This talk examines examples of speculative fiction from Poland and India, published after 1989 in Polish and English, respectively. The focal point of this presentation is a comparative reading of representations of what we term (with E. Dawson Varughese) ‘neoliberal gestation’ in the contexts of Poland and India – two semi-peripheral countries that began their neoliberal transformations in the final decade of the twentieth century. By proposing the term ‘neoliberal gestation’, this talk aims to contribute to existing scholarship on the interface of neoliberalism and biopolitics in speculative fiction (e.g., Vint 2021), and explore how scenarios from the ‘neoliberalised’ semi-periphery reframe the techno-biopolitical optimism of 1980s-1990s cyberfeminism within capitalist realities. The selected texts, both of which centre on themes of neoliberal capitalism, technology and pregnancy, and female embodiment, are: “Pierwocina” (2015; trans. First-yield), a Polish-language story by Poland’s leading science fiction author, Jacek Dukaj, and “The Persona Police”, an Indian English-language story from the interlinked short story collection Analog/Virtual and other simulations of your future (2020)* by Lavanya Lakshminarayan. This reading situates these stories within the post-transformation speculative fiction contexts of Poland and India, following the countries’ parallel shifts towards neoliberal free-market capitalism. In both texts, we can argue, these shifts are mediated through a nexus of technology, neoliberal capitalism and ‘gestation’, which figuratively marks the development of the new techno-capitalist reality through the symbolism of human reproduction. Dukaj represents the birth of neoliberal Poland as a prolonged and monstrous pregnancy, while Lakshminarayan problematises the notion of technologised reproduction in the age of hyper-productivity. As 2010s revisions of the initial optimism of Western cyberfeminism, refracted through the lived experience of neoliberalisation, both texts reveal the illiberal and schizophrenic face of neoliberal capitalism in the global semi-periphery. This talk draws on a project developed jointly with E. Dawson Varughese.

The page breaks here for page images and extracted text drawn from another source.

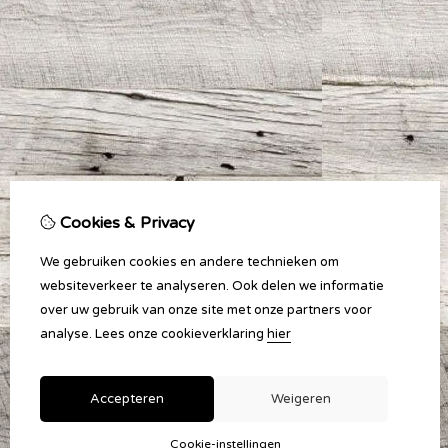
Cookies & Privacy
We gebruiken cookies en andere technieken om
websiteverkeer te analyseren. Ook delen we informatie
over uw gebruik van onze site met onze partners voor
analyse.
Lees onze cookieverklaring
hier
Accepteren
Weigeren
Cookie-instellingen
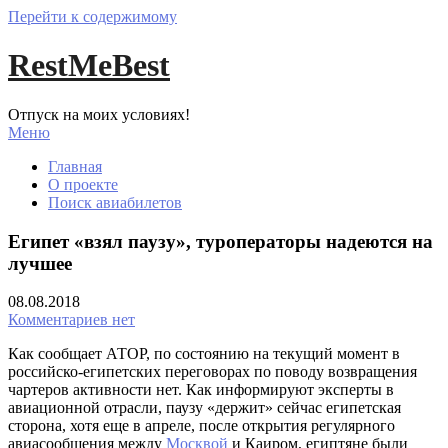
Перейти к содержимому
RestMeBest
Отпуск на моих условиях!
Меню
Главная
О проекте
Поиск авиабилетов
Египет «взял паузу», туроператоры надеются на
лучшее
08.08.2018
Комментариев нет
Как сообщает АТОР, по состоянию на текущий момент в
российско-египетских переговорах по поводу возвращения
чартеров активности нет. Как информируют эксперты в
авиационной отрасли, паузу «держит» сейчас египетская
сторона, хотя еще в апреле, после открытия регулярного
авиасообщения между
Москвой
и Каиром, египтяне были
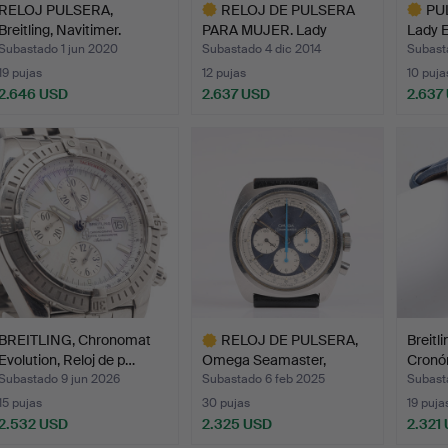
RELOJ PULSERA,
RELOJ DE PULSERA
PU
Breitling, Navitimer.
PARA MUJER. Lady
Lady 
Extreme,…
Subastado 1 jun 2020
Subastado 4 dic 2014
Subast
19 pujas
12 pujas
10 puja
2.646 USD
2.637 USD
2.637
Lote
Lote
seleccionado
selecci
BREITLING, Chronomat
RELOJ DE PULSERA,
Breitl
Evolution, Reloj de p…
Omega Seamaster,
Cronó
cronógr…
Subastado 9 jun 2026
Subastado 6 feb 2025
Subast
15 pujas
30 pujas
19 puja
2.532 USD
2.325 USD
2.321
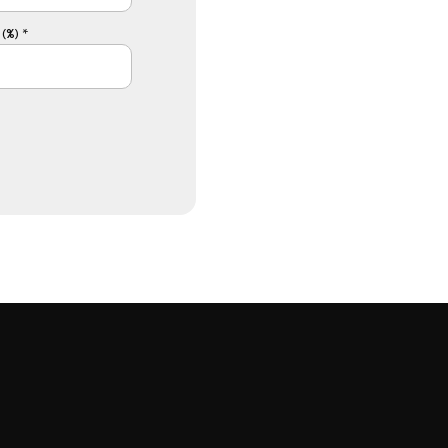
(%) *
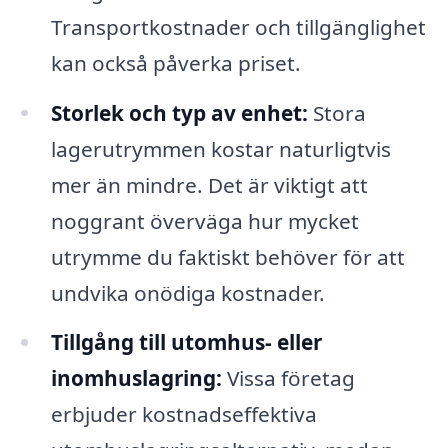
Transportkostnader och tillgänglighet
kan också påverka priset.
Storlek och typ av enhet:
Stora
lagerutrymmen kostar naturligtvis
mer än mindre. Det är viktigt att
noggrant överväga hur mycket
utrymme du faktiskt behöver för att
undvika onödiga kostnader.
Tillgång till utomhus- eller
inomhuslagring:
Vissa företag
erbjuder kostnadseffektiva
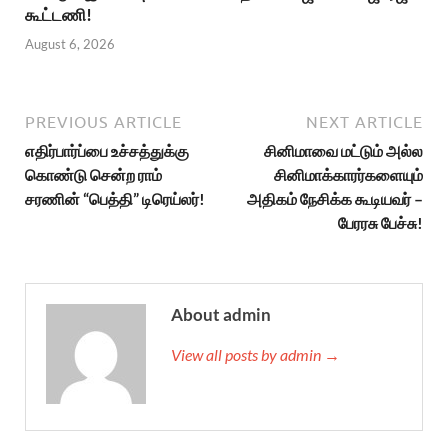
கூட்டணி!
August 6, 2026
PREVIOUS ARTICLE
NEXT ARTICLE
எதிர்பார்ப்பை உச்சத்துக்கு
சினிமாவை மட்டும் அல்ல
கொண்டு சென்ற ராம்
சினிமாக்காரர்களையும்
சரணின் “பெத்தி” டிரெய்லர்!
அதிகம் நேசிக்க கூடியவர் –
பேரரசு பேச்சு!
About admin
View all posts by admin →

*Published in Europe as The Ten Percent Thief (2023) by Solaris
Beniamin Kłaniecki is a Humboldt Fellow at Goethe University Frankfurt, Germany and Assistant Professor at the Faculty of English, Adam Mickiewicz University, Poznań, Poland. His research lies at the intersection of literature, queer studies and masculinity studies, with a primary focus on post-millennial Indian fiction in English. His work has appeared in edited volumes and research journals such as the Journal of Postcolonial Writing, the Journal of Commonwealth Literature, and Critique: Studies in Contemporary Fiction.